After becoming pregnant in 1982 by one of the seven priests who had abused her during a four-year period, she was packed off to the Philippines by arrangement with Tamayo to have her baby. Even the day they took her to the airport, her parents had no idea she was pregnant. They thought the benevolent priest had offered her an opportunity of a lifetime -- to go live with one of his relatives while attending nursing college. It would be several months later, after she almost died in childbirth, that her mother and one of her sisters would come to the Philippines to rescue her. Two years later, Milla filed her lawsuit against the archdiocese, at which time all seven of the priests had conveniently vanished.
The archdiocese proclaimed repeatedly that it didn't know where they were.
In one letter, in June 1984, John McNicholas, an attorney for the archdiocese, sent a lawyer representing Tamayo a memo acknowledging the priest's address in Laoag City in the Philippines, noting, "I have not disclosed this information to [Milla's attorney] or anyone else." As other documents obtained by New Times show, the archdiocese had been paying Tamayo a monthly stipend, beginning at $375, to keep him at arm's length from Los Angeles and presumably ensure his silence.
The documents leave little doubt that Mahony was a knowing participant in the coverup.
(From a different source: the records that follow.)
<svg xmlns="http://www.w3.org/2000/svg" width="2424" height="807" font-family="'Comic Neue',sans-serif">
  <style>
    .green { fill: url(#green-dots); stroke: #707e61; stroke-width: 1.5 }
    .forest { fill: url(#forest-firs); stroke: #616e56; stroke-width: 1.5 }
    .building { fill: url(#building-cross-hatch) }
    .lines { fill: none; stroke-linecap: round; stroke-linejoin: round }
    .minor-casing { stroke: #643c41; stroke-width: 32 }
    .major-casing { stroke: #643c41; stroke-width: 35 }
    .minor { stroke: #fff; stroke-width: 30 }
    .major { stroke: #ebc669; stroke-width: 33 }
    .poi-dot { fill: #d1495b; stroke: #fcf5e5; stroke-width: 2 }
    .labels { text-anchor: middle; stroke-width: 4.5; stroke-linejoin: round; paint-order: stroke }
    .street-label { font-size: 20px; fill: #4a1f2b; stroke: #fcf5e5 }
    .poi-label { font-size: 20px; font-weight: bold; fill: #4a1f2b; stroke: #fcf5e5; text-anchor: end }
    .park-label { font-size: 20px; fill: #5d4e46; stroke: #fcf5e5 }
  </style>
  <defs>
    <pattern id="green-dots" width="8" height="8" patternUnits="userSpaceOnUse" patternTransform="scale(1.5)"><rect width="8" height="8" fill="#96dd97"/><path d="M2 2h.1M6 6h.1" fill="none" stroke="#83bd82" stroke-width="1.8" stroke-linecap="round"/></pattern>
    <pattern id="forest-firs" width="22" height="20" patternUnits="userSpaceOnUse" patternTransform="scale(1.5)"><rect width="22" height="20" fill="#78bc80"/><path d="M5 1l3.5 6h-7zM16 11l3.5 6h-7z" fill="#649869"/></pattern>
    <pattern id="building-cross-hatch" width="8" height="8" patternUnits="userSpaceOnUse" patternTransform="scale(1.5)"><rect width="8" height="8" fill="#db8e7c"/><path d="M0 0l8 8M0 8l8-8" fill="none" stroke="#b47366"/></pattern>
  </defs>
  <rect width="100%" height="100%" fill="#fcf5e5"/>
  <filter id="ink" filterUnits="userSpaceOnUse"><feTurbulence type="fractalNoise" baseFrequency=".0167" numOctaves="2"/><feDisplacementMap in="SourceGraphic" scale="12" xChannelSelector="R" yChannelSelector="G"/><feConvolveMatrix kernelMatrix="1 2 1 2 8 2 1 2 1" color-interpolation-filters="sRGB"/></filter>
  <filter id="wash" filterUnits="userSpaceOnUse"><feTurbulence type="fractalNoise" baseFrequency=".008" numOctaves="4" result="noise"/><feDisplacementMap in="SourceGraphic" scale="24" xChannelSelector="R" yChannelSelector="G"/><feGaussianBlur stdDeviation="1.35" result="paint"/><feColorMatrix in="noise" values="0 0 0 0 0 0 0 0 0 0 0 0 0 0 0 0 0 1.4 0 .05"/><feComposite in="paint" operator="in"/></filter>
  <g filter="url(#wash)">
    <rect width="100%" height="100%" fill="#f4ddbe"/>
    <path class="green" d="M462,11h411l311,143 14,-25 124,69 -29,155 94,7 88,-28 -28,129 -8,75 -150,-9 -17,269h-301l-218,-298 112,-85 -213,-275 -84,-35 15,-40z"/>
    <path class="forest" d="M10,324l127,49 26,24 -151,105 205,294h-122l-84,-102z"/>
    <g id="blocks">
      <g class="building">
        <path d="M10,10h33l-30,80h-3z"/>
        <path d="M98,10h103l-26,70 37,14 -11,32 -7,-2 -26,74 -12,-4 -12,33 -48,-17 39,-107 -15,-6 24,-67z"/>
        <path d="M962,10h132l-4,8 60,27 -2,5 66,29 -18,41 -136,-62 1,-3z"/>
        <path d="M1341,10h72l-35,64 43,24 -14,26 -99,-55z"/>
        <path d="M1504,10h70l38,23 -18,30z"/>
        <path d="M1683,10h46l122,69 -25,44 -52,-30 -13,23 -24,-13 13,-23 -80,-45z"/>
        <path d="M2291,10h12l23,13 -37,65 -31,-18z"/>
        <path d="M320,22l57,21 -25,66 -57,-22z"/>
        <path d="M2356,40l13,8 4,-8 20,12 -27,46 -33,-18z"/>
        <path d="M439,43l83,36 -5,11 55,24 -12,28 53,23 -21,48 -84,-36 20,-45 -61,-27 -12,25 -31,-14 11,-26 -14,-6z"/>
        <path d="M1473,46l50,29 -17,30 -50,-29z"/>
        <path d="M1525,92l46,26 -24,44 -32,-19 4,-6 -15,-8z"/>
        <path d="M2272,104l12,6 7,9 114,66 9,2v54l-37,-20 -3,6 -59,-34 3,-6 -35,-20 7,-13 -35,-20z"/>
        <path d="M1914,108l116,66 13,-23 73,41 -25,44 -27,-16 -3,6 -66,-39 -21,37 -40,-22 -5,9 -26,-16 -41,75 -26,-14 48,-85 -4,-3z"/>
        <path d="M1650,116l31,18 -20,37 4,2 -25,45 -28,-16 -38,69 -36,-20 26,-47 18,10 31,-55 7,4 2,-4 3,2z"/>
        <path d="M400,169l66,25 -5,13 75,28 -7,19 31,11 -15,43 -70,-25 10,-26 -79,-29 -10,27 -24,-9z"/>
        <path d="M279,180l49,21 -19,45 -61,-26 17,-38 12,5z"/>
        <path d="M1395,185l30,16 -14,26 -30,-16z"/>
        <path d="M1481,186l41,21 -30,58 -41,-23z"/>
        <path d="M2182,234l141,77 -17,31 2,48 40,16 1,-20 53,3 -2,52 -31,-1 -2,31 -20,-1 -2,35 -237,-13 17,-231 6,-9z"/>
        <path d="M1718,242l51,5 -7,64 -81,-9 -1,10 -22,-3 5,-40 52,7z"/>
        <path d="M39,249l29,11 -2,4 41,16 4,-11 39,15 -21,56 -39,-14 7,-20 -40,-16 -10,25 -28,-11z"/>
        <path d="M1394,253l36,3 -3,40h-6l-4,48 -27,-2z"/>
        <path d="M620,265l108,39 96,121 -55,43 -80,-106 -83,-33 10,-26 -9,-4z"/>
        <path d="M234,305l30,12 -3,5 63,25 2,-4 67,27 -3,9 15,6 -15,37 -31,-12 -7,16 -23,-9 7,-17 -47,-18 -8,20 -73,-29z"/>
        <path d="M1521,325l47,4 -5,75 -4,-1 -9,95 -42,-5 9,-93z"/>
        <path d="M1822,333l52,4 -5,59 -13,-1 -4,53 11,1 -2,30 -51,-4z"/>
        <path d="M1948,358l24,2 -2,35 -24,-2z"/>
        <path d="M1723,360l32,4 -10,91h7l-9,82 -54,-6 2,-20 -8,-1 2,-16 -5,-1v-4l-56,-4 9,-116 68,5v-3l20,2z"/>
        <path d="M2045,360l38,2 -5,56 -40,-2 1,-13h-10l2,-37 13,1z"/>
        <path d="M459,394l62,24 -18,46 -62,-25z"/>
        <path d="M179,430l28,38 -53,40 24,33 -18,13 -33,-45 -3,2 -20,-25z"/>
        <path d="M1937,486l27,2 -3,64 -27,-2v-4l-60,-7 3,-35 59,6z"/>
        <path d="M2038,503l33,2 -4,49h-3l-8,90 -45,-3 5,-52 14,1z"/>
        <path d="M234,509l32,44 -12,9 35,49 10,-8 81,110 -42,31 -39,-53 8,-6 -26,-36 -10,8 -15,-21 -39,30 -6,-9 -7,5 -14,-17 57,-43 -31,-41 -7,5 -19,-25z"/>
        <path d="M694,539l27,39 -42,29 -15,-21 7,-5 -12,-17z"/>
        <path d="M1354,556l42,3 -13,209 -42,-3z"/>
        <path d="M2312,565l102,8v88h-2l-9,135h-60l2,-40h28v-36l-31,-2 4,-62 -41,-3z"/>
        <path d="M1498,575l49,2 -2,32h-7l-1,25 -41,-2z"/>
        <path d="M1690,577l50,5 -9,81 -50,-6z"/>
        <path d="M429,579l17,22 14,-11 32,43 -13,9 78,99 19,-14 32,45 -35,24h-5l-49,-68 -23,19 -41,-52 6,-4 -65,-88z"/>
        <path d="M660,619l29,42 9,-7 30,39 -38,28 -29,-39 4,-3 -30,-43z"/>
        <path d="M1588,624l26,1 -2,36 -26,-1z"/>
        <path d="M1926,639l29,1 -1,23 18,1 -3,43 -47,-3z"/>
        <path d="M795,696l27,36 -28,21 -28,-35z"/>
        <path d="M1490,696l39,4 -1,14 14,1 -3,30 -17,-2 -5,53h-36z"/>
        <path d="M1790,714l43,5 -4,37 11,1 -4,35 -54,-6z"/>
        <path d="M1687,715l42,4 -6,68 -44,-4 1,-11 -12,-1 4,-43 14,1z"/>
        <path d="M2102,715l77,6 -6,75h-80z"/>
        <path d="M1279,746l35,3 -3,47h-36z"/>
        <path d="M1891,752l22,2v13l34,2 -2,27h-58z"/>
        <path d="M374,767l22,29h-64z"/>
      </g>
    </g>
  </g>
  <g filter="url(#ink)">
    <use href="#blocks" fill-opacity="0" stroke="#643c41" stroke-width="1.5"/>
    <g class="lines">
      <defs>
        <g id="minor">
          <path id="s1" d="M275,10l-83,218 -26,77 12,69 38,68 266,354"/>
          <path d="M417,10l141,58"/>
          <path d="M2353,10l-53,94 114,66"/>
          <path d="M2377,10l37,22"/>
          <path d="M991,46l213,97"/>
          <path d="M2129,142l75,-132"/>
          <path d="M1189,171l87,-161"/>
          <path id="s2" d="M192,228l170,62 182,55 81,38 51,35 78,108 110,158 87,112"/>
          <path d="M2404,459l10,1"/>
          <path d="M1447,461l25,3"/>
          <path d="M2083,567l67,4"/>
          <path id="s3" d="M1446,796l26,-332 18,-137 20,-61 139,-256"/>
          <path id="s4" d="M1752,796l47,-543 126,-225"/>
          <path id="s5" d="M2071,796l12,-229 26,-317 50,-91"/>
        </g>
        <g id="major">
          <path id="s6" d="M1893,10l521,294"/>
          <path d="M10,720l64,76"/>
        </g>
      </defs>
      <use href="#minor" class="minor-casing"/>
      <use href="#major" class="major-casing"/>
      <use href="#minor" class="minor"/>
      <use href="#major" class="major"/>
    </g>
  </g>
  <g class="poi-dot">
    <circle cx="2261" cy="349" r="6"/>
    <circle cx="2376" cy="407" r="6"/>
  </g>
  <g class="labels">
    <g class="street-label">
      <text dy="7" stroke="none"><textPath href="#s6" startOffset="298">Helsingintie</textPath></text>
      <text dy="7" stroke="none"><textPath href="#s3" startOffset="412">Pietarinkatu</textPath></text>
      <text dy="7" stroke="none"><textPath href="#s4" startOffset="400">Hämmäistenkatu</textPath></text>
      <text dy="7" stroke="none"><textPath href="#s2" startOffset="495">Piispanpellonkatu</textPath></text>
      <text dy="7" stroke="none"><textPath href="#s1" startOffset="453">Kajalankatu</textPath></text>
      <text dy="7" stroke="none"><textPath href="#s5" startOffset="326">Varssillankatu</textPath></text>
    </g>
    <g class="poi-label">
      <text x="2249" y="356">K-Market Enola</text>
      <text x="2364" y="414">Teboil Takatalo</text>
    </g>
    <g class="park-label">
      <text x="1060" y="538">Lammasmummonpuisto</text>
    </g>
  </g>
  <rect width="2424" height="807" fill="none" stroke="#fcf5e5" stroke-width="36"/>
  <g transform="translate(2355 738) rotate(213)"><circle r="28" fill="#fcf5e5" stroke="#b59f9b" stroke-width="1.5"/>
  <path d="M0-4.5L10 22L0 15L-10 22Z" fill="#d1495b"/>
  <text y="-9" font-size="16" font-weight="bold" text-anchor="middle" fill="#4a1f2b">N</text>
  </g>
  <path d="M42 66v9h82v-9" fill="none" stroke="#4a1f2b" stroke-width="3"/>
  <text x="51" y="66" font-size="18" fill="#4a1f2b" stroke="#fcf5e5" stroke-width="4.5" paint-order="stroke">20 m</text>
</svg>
For instance, in 1987, Tamayo, apparently growing tired of life in the Philippines, wrote to the archdiocese expressing interest in returning to Los Angeles, and got this reply from Monsignor Curry, the vicar for clergy. "Thank you for your letters to me and to Archbishop Mahony. I understand from your letter that you would like to return to this Archdiocese. However, given all that has taken place, that does not seem advisable, and all the advisors to the Archdiocese counsel against it for the foreseeable future." Curry went on to tell Tamayo that "our lawyers also inform us that you are liable to personal suits arising out of your past actions. Therefore, it is not advisable that you return at all to the United States. Such suits can only open old wounds and further hurt anyone concerned, including the Archdiocese."
With the culprits at bay, and the clock winding down on the filing statutes, Mahony and the archdiocese succeeded in relieving themselves of the Rita Milla burden.
Ultimately, the archdiocese would place $20,000 into a trust fund for her daughter, who is now 19, but not out of charity and certainly not as a consequence for having accepted responsibility for crimes committed by its priests. Rather, it did so to get rid of another lawsuit brought by Milla, after one of Mahony's auxiliary bishops slandered her in an interview with a Spanish-language television station.
Amazingly, after all that had happened, Mahony's own press secretary in 1991, Father Gregory Coiro, dismissed Milla's horrific experience as if it were of little consequence.
In an Orwellian outburst eerily descriptive of the current scandal, he made it clear that Mahony was more interested in protecting the institution and himself than in doing right by sex-abuse victims. "When people see their priest being accused of some sort of misconduct, there's a great deal of hurt among many, many people," he opined. "We're not in the business of hurting people. We're in the business of healing them."